Filmoteca Canaria comienza el próximo martes, 12 de febrero, el primero de sus ciclos del 2019. Y lo hace con la filmografía de Andréi Tarkovski (1932-1968), seguramente la figura más importante e influyente del cine soviético tras la Segunda Guerra Mundial. La trayectoria de este “poeta del cine” se alejó de las normas comerciales para edificar un universo propio, rico en matices visuales, sonoros, filosóficos y espirituales. Un director cuya obra, considerada de culto, levanta pasiones encontradas.

Hasta el 19 de marzo en Las Palmas (21 de marzo en La Laguna), se proyectarán cinco de los siete largometrajes que Tarkovski rodó durante veinticinco años de carrera: La infancia de Iván (1962), Andréi Rublev (1966), El espejo (1975), Stalker (1979) y Nostalgia (1983).

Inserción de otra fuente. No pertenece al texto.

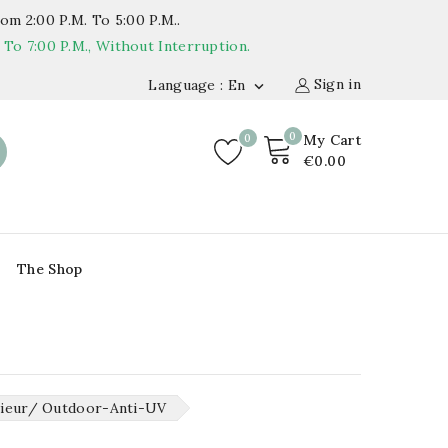
om 2:00 P.m. To 5:00 P.m..
o 7:00 P.m., Without Interruption.
Sign in
Language : En

0
0
My Cart
€0.00
The Shop
rieur/ Outdoor-Anti-UV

Se trata de un cine personal e introspectivo, exigente con el espectador, pero al que vale pena acercarse. La libertad expresiva de Tarkovski le enfrentó a las autoridades de la extinta Unión Soviética en más de una ocasión (por ejemplo, a propósito de su particular biografía del pintor medieval de iconos Andréi Rublov), o se vio perjudicada por la mala suerte (hubo de filmar una segunda versión de Stalker por culpa del accidente que destruyó la mayor parte del metraje original). Incluso una obra con rasgos autobiográficos como El espejo le trajo problemas. Nostalgia sería la última de sus películas bajo tutela soviética, antes de exiliarse a Suecia.

En la Mediateca encontrarás estas cinco películas y otros dos títulos que no deberías perderte: en Solaris (1972), adaptación de un relato de ciencia ficción del polaco Stalisnaw Lerm, Tarkovski medita sobre las relaciones humanas y lo desconocido; Sacrificio (1986), su última película, un drama apocalíptico, fue el testamento cinematográfico y vital de un artista aquejado de un cáncer terminal que lo mataría ocho meses después de triunfar en Cannes.